Psalm 40:2 says, “He lifted me out of the pit of destruction, out of the mud and mire.”
Jesus could only lift us out of our pit if He first descended down into it with us. He enters into the mess, the dirt, the darkness, the filth of human nature. He doesn’t throw us a ladder down from Heaven to climb out: we could never do it! Jesus comes down to us and puts us on His shoulders - and carries us home!
It’s one thing to say God came low – but there is another level of shock to this:
Though Jesus was in the form of God, he did not count equality with God a thing to be grasped, but emptied himself, by taking the form of a servant, being born in the likeness of men. And being found in human form, he humbled himself by becoming obedient to the point of death, even death on a cross. Therefore God has highly exalted him… (Philippians 2:6-9)

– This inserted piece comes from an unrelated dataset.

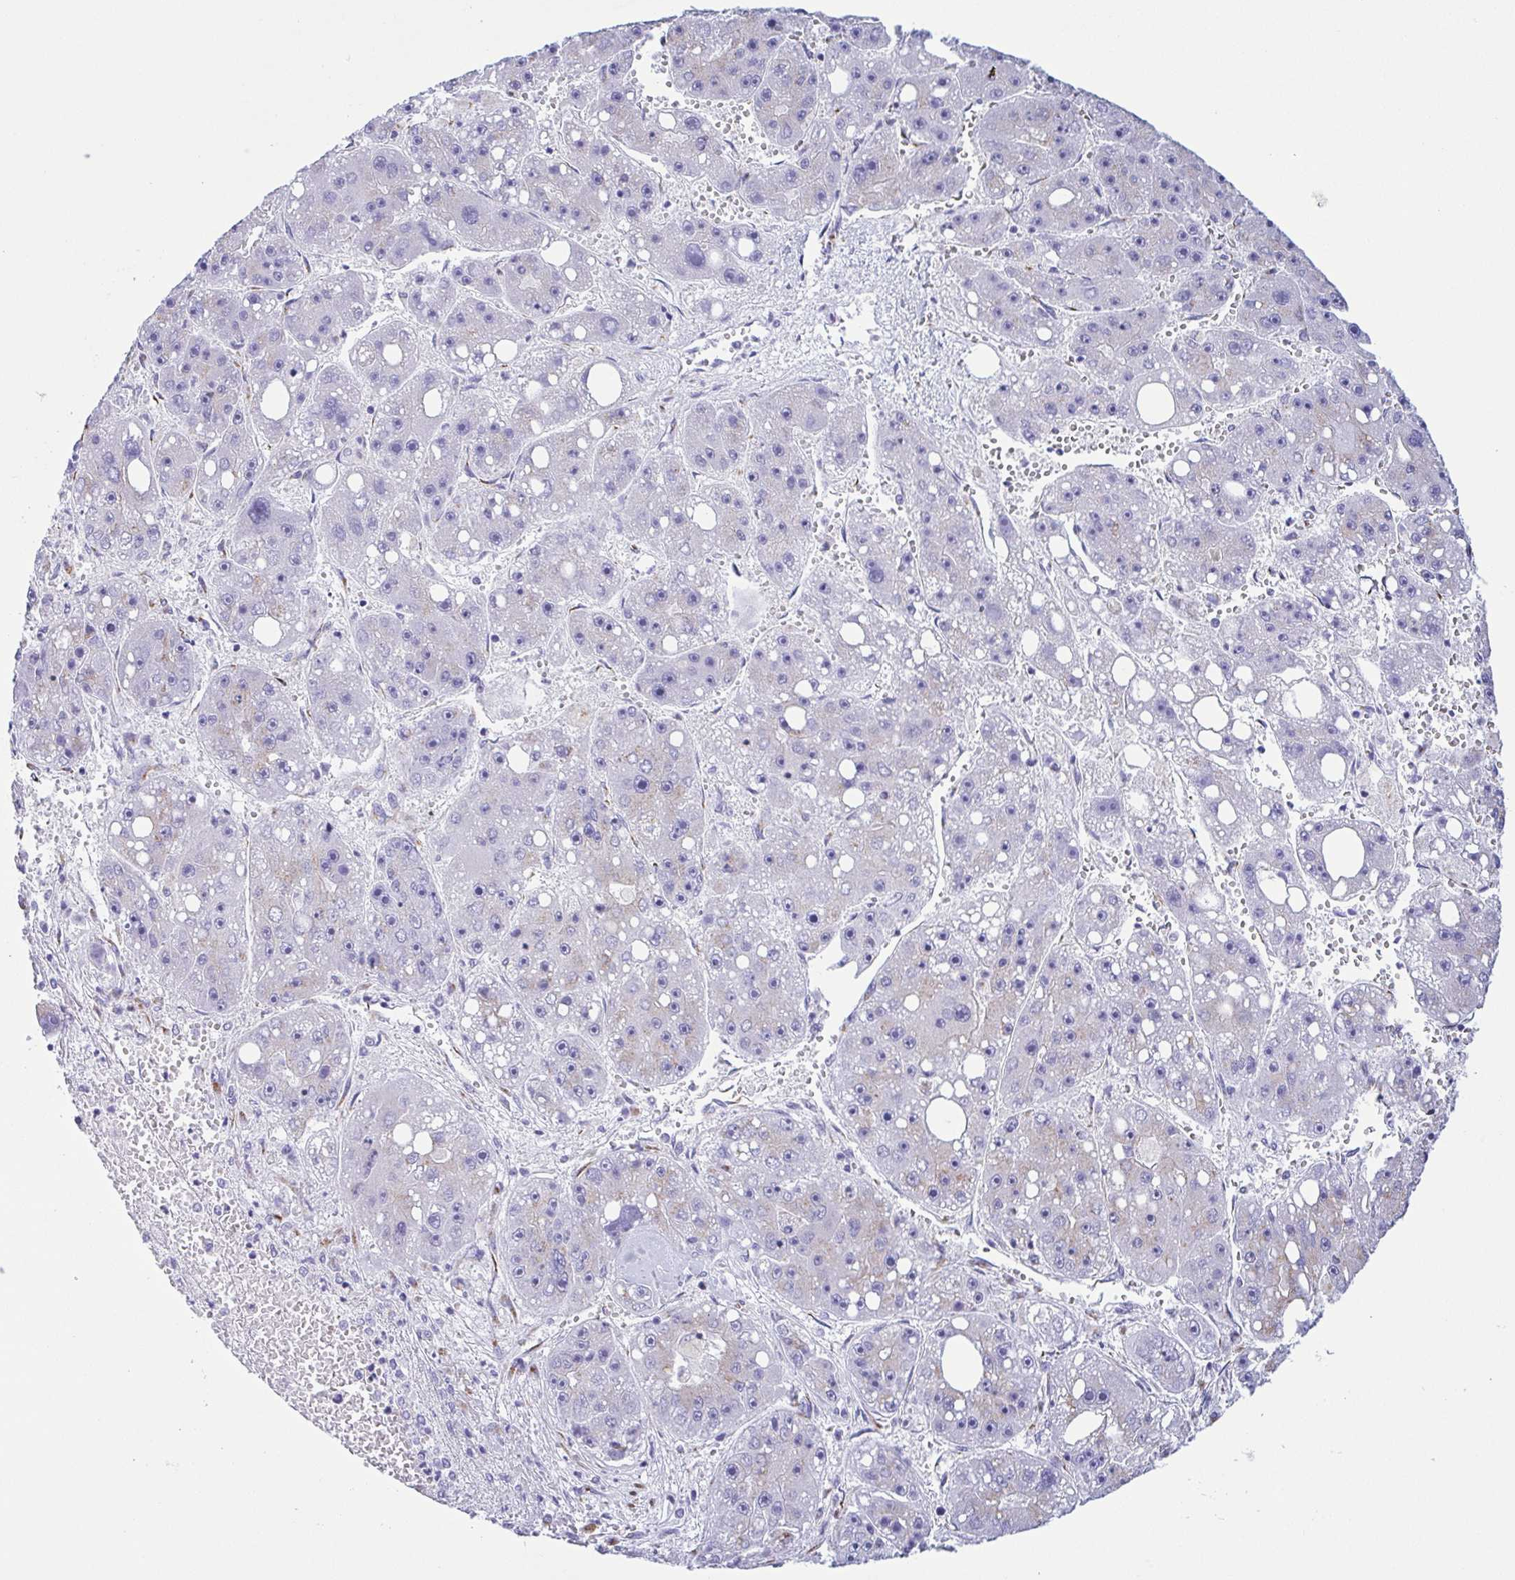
{"staining": {"intensity": "weak", "quantity": "<25%", "location": "cytoplasmic/membranous"}, "tissue": "liver cancer", "cell_type": "Tumor cells", "image_type": "cancer", "snomed": [{"axis": "morphology", "description": "Carcinoma, Hepatocellular, NOS"}, {"axis": "topography", "description": "Liver"}], "caption": "This is an immunohistochemistry (IHC) image of hepatocellular carcinoma (liver). There is no expression in tumor cells.", "gene": "SULT1B1", "patient": {"sex": "female", "age": 61}}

Just as Lewis talks about the diver, stripping off his garments and diving down, Christ - the God-man – casts away the privileges and protections of being God! He doesn’t just go low while guarding Himself. He feels the very lowness we feel. He becomes vulnerable to pain, to rejection, to grief, to loss, to ache. The sharpness of the hay against His skin was the most pain He had felt. He is: “the man of sorrows,” “acquainted with grief,” “tempted in every way we are.”
What a God! That He would allow Himself to feel the fire, the darkness, the pain. He then dies, going to the lowest place – and resurrects, bringing us up with Him!

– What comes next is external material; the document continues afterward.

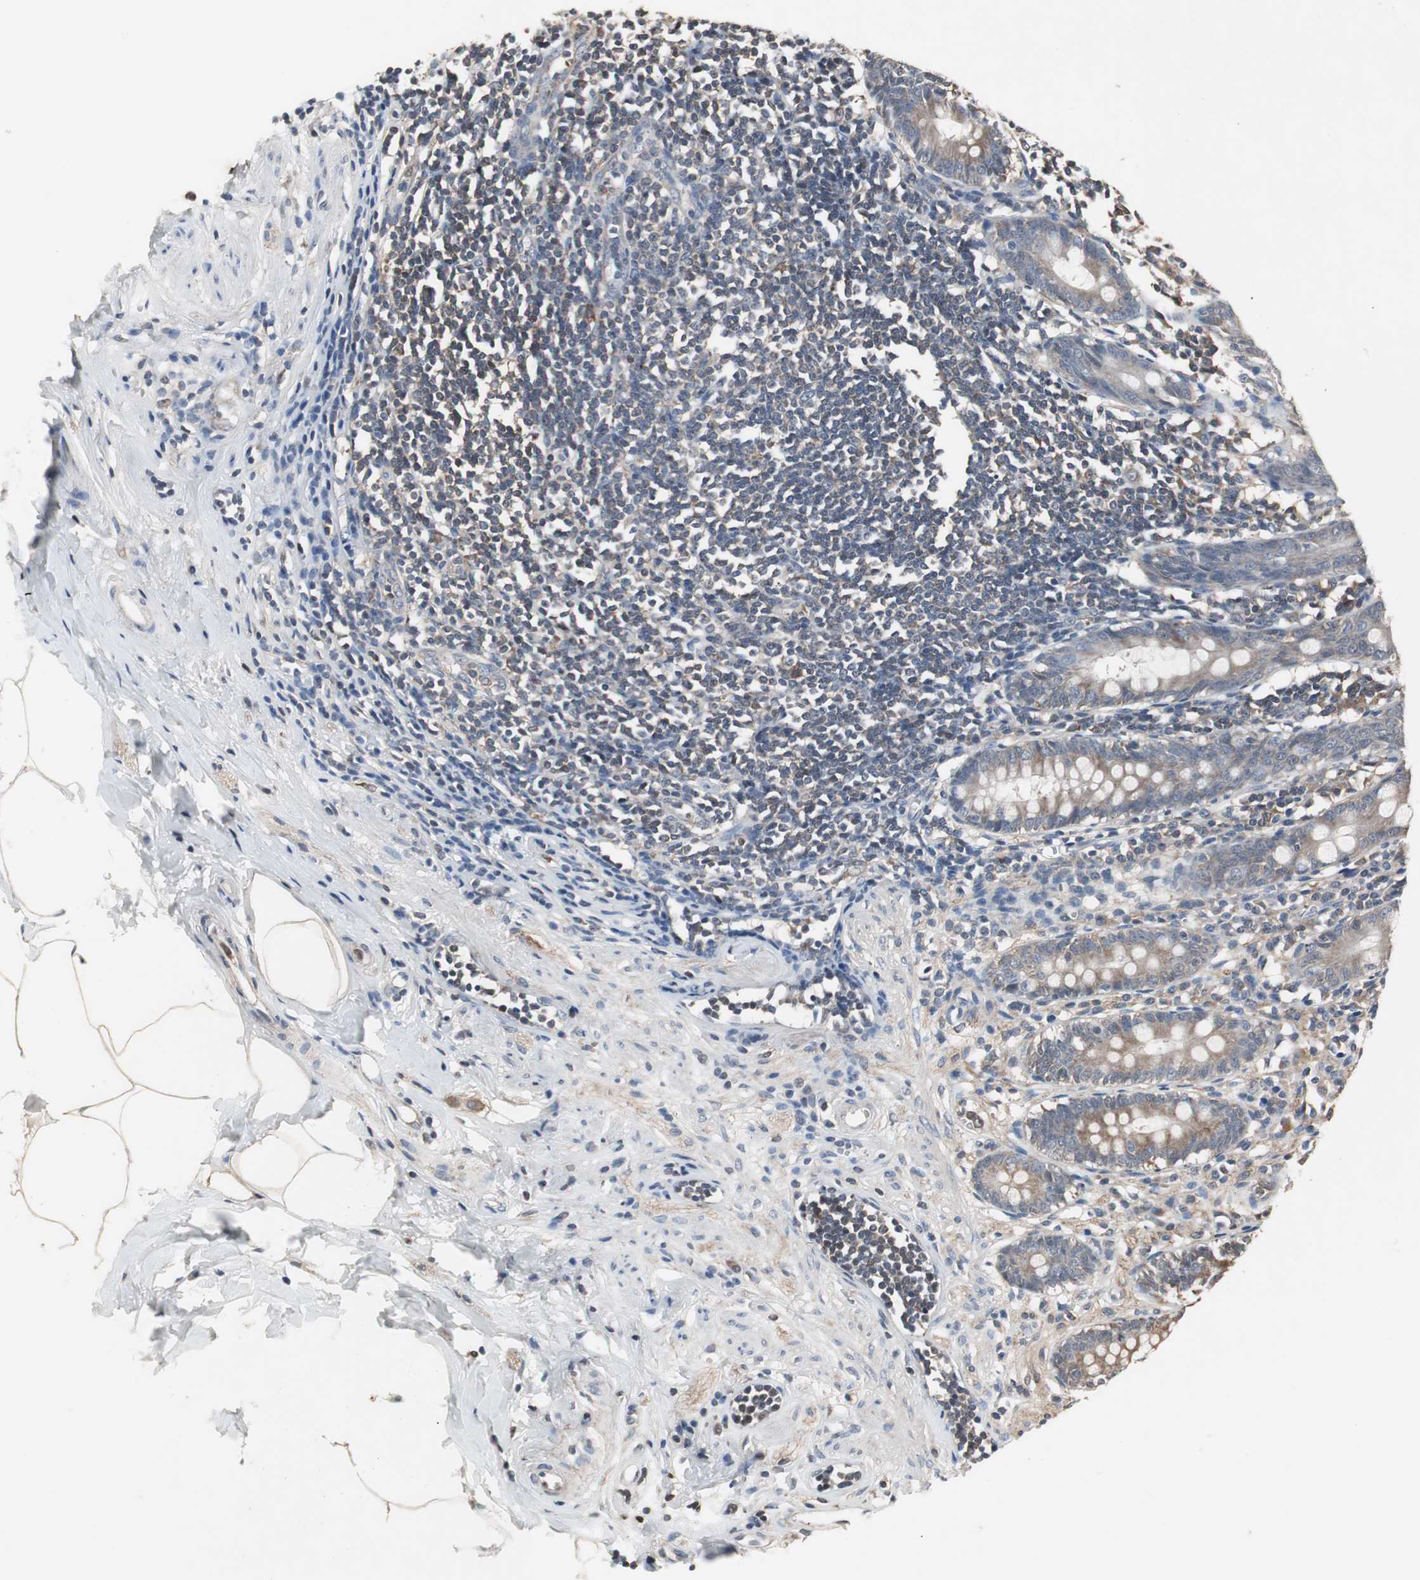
{"staining": {"intensity": "weak", "quantity": ">75%", "location": "cytoplasmic/membranous"}, "tissue": "appendix", "cell_type": "Glandular cells", "image_type": "normal", "snomed": [{"axis": "morphology", "description": "Normal tissue, NOS"}, {"axis": "topography", "description": "Appendix"}], "caption": "Protein expression analysis of normal appendix displays weak cytoplasmic/membranous positivity in about >75% of glandular cells.", "gene": "ZSCAN22", "patient": {"sex": "female", "age": 50}}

Jesus comes low in His birth - this is good news. But what is he doing now, today? What does this mean for you and I when we find ourselves at rock-bottom?
A Beautiful Implication
There is good news: Christmas wasn’t a one-off miracle. It was a revelation of God’s heart.
For thus says the One who is high and lifted up, who inhabits eternity, whose name is Holy: “I dwell in the high and holy place, and also with him who is of a contrite and lowly spirit, to revive the spirit of the lowly, and to revive the heart of the contrite.” (Isaiah 57:15)
“Contrite” means crushed, devastated, beaten down. “Lowly” means humiliated, demoted, diminished in worth.
Some of you feel this way: crushed, defeated, ashamed, weary, beaten down by life. You have a smile on your face but inside you feel like you are at rock-bottom. Some of you feel too dirty - too messed up - too far gone. You think that you have to clean your life up before God will come near and help.
But here is the Good News of Christmas:
Just as Jesus entered the lowly mess of the manger and put His glory on display, Jesus is still choosing to enter the low, dirty mess of our hearts and bring His life. God chooses to go to the broken, the crushed, the least, the lost, the last. He enters our places of shame, of fear, of regret, of loneliness, of burden. He enters not to shame or accuse, but to revive and restore!
Jesus has entered into my own lowly places – where I was crushed and humiliated:
When I felt too weak to fight sin and walked around feeling dirty and fake. When I was hurt by the closest of friends and felt betrayed and alone. When I have failed and dropped the ball and felt inadequate and ineffective. Christ has been faithful to descend into my mess, my lowly estate and revive me!
You might think you are too dirty, too much of a mess, but I have good news for you: Christmas shows us that God doesn’t avoid the low places, He inhabits them!
This is the scandalous good news of Christmas.